Brent hit a two-month peak of nearly $81 on October 7 but is down about 5 percent in 2024.

Historically, Gulf stock markets have been positively correlated to oil prices – higher prices boost government revenue and are likely to increase spending too. Investors bet this will also support the earnings of listed companies directly or indirectly.

Yet regional bourses have also long been sensitive to geopolitical fluctuations. Elevated tensions between Iran and its chief belligerents, the United States and Israel, were often sufficient to spark an equity sell-off.

This time, however, traders seem unfazed.

“Regional markets have an inherited geopolitical risk premium. Investors are used to such risks,” says Ali El Adou, head of asset management at Dubai’s Entrust Capital.

“The current market is not pricing in serious escalations and shows investors aren’t expecting a worst-case scenario to unfold in terms of regional conflict. 

“Instead, there are a lot of tailwinds supporting markets. Economic growth and diversification, and high-quality initial public offerings, especially in Saudi Arabia and the UAE, are providing strong market momentum as well as greater diversification.”

Dubai’s index, normally the most sensitive to foreign investor sentiment, is up 2.4 percent over the past month and 10.5 percent in 2024.

Similarly, over the past month Saudi Arabia’s benchmark has gained 1.1 percent, Kuwait’s main index is up 3.5 percent and Qatar is 1.8 percent higher. Abu Dhabi is down 0.5 percent.

UAE stock markets were overly concentrated on banks and real estate stocks and so did not reflect the country’s broader economy.

Now though, the listings of various government-linked and privately controlled companies have enabled equity investors to buy into previously inaccessible sectors such as domestic oil and gas production, utilities, road transport, supermarkets and petrochemicals as well as providing greater variety in sectors that already had some public company representation.

This diversification has made UAE markets more resilient: rather than selling entirely, investors can switch to more defensive stocks – often those dependent on domestic demand – during periods of heightened risk.
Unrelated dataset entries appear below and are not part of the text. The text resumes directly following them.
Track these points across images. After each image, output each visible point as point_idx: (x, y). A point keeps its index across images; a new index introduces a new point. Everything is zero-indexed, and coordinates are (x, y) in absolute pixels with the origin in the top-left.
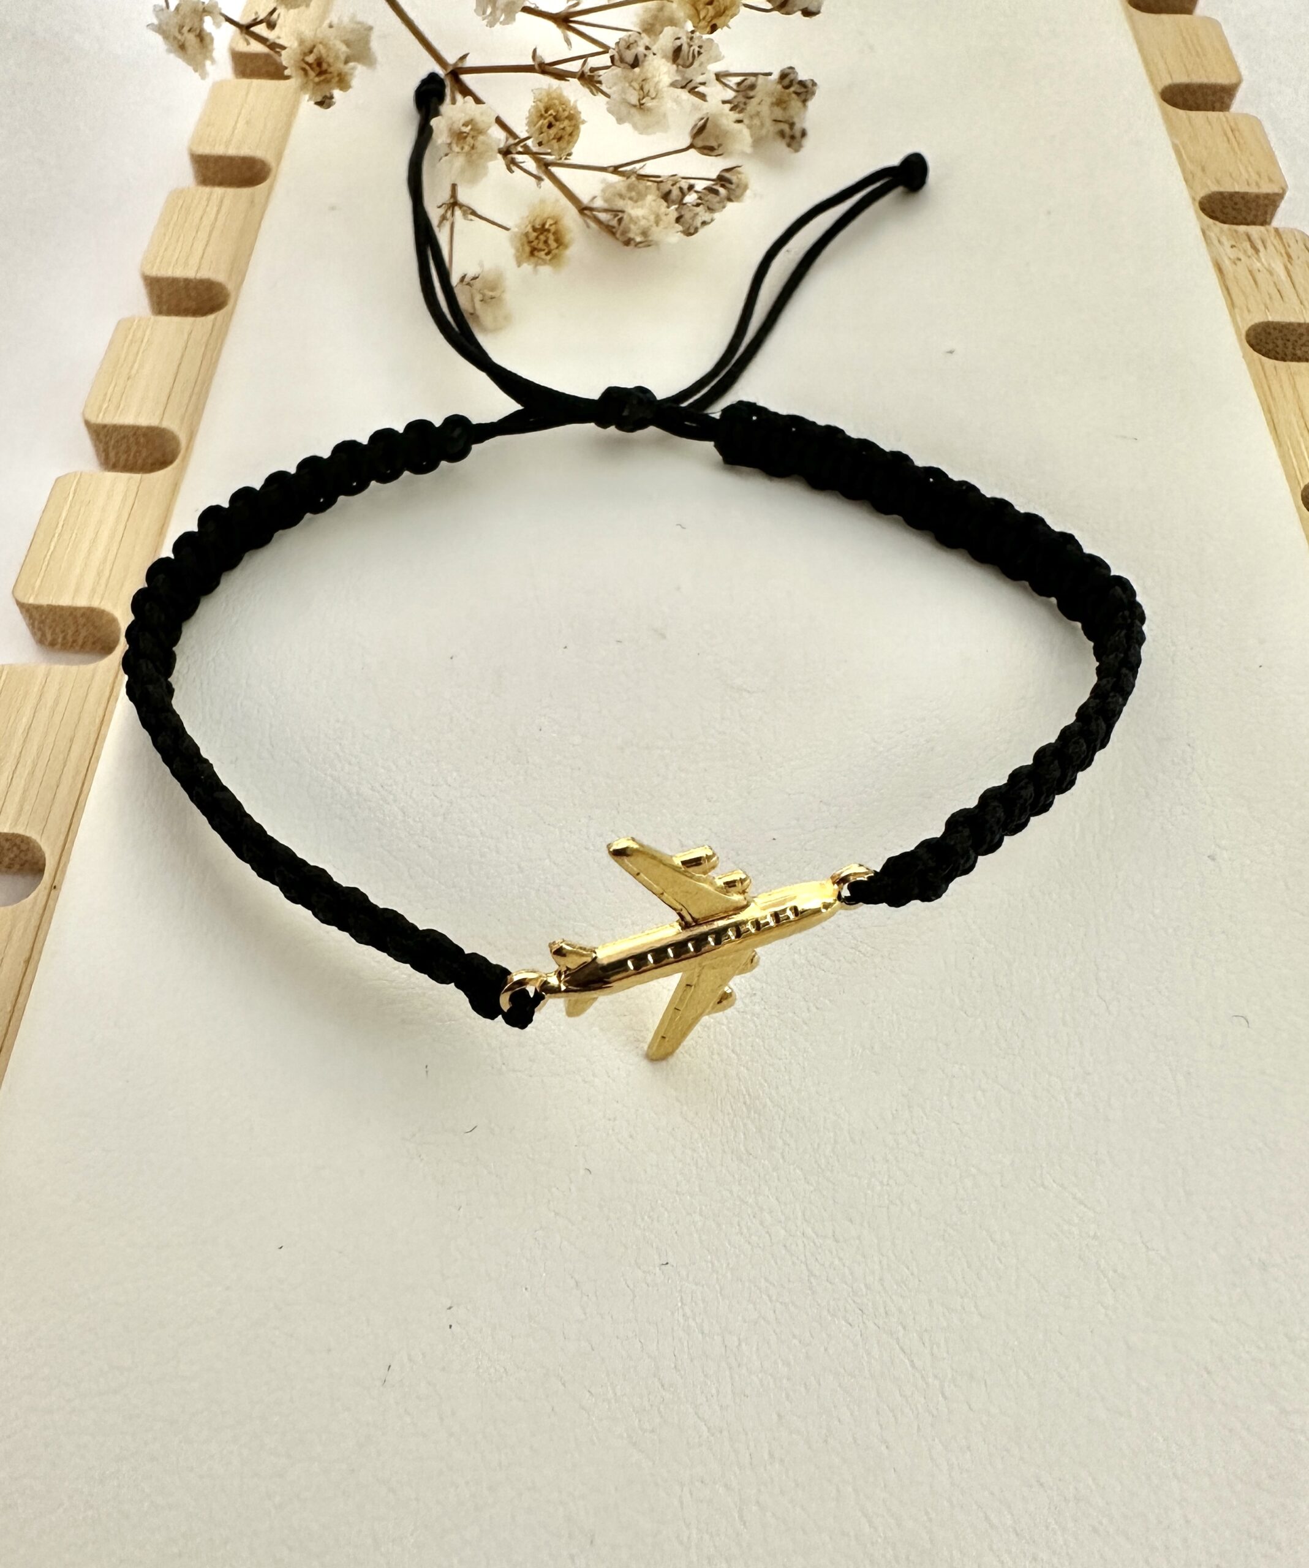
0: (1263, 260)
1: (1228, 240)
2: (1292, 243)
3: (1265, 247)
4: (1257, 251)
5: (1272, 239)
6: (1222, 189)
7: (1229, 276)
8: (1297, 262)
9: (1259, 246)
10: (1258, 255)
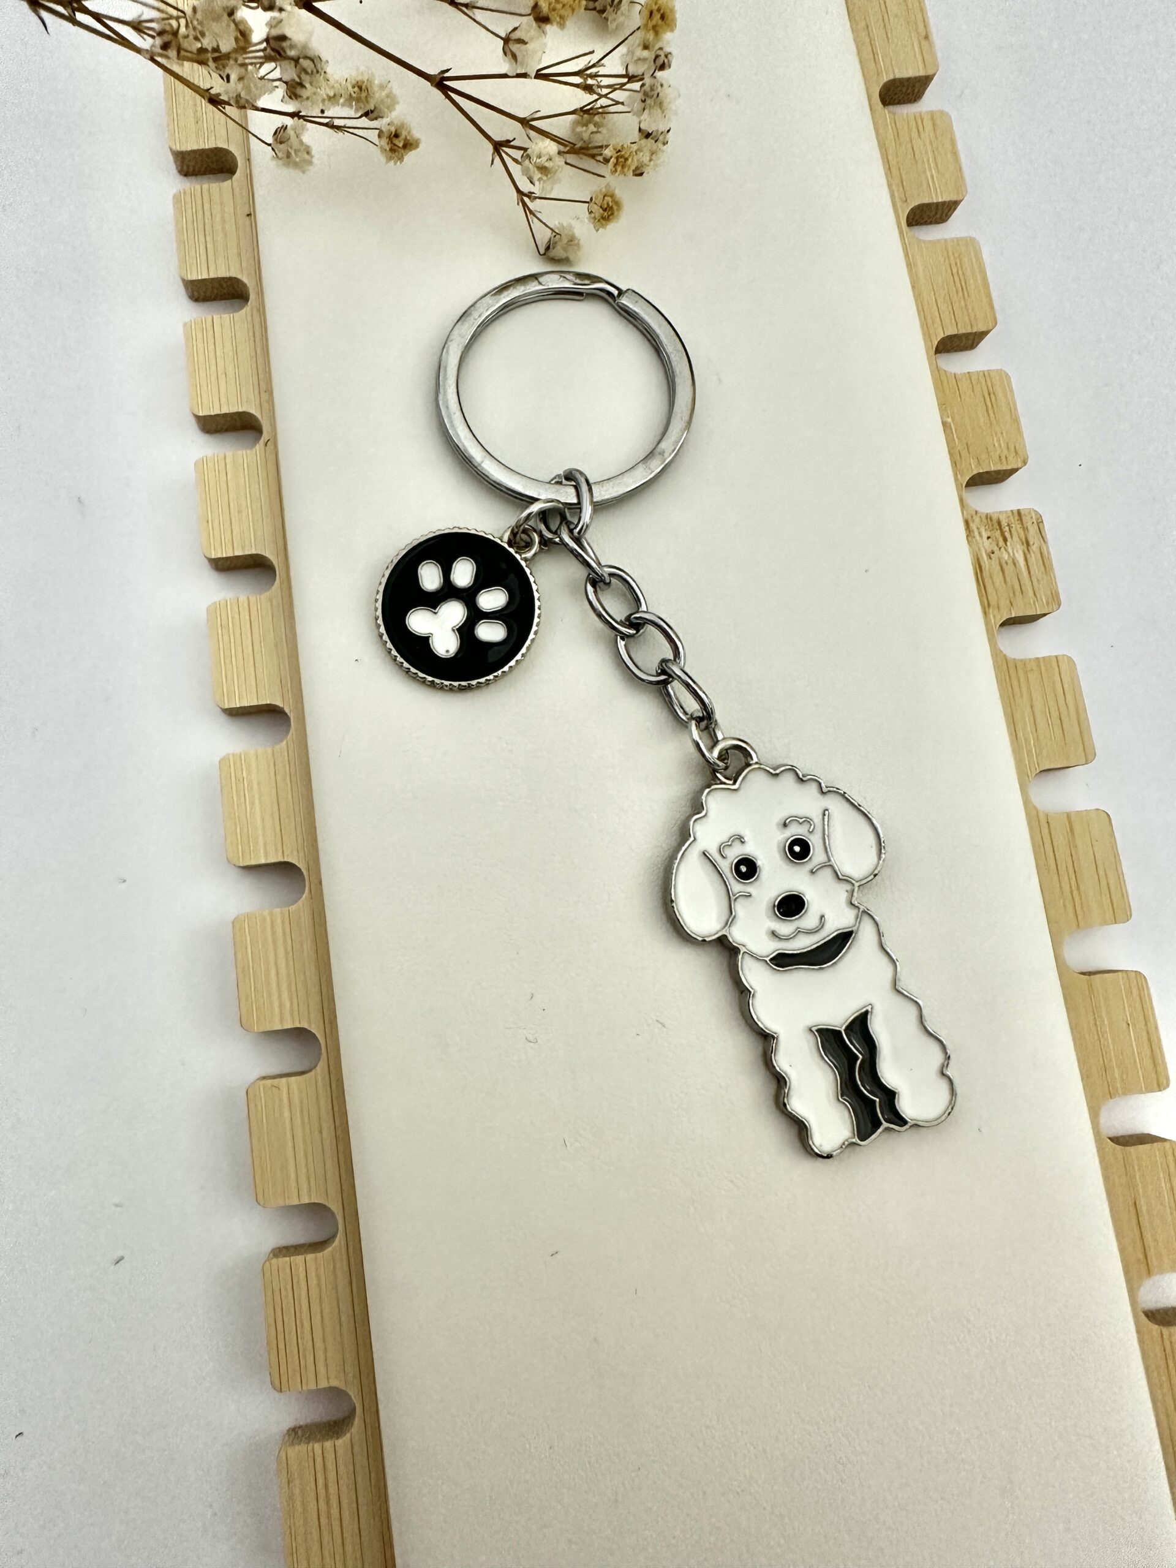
1: (986, 530)
2: (1029, 524)
3: (1012, 537)
4: (1005, 540)
5: (1016, 526)
6: (981, 471)
7: (986, 573)
8: (1034, 548)
9: (1007, 534)
10: (1006, 544)
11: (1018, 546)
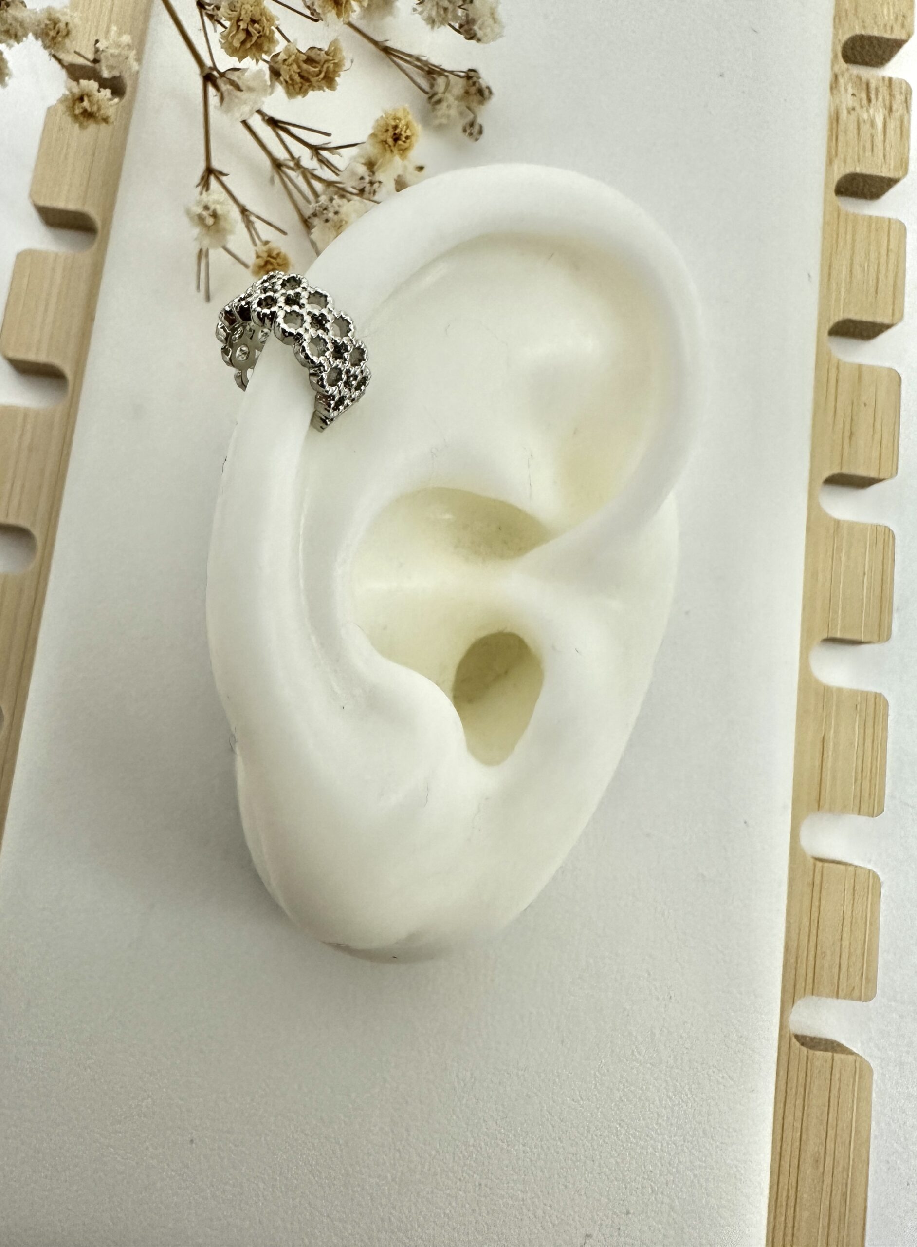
0: (871, 110)
1: (852, 87)
3: (877, 100)
4: (870, 100)
5: (884, 90)
6: (864, 33)
7: (841, 126)
9: (873, 97)
10: (869, 105)
11: (881, 110)
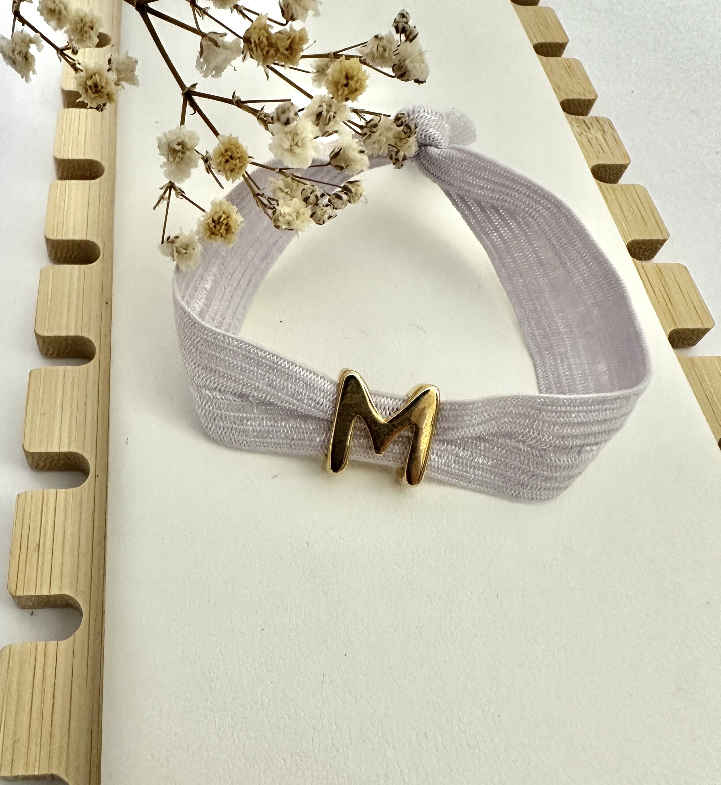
0: (592, 132)
1: (575, 123)
2: (604, 124)
4: (589, 128)
6: (569, 98)
8: (608, 134)
11: (599, 132)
The same is true in Saudi Arabia, whose market was already more diversified.

“Investors can have a more balanced portfolio,” says El Adou.

“The IPOs have boosted investor confidence. Five or seven years ago there were maybe 20-30 investible Gulf stocks, and these were mostly in cyclical sectors.

“But today there are many more investable companies and across a broader range of industries too.”

Ahead of the year-end, many investors’ have prioritised increasing their allocation to high-dividend-yield stocks, say Shurrab and El Adou.

“Declining interest rates support equity markets generally as it makes riskier assets such as stocks more attractive in terms of relative, potential returns,” says Shurrab.

“Companies such as utilities and other defensive stocks that similarly have strong recurring cash revenues will probably outperform.”

Benchmark interest rate cuts, which began in September, should benefit real estate developers and all companies with borrowings on variable interest rates.

“We’re optimistic on Gulf markets for the rest of 2024,” adds Shurrab.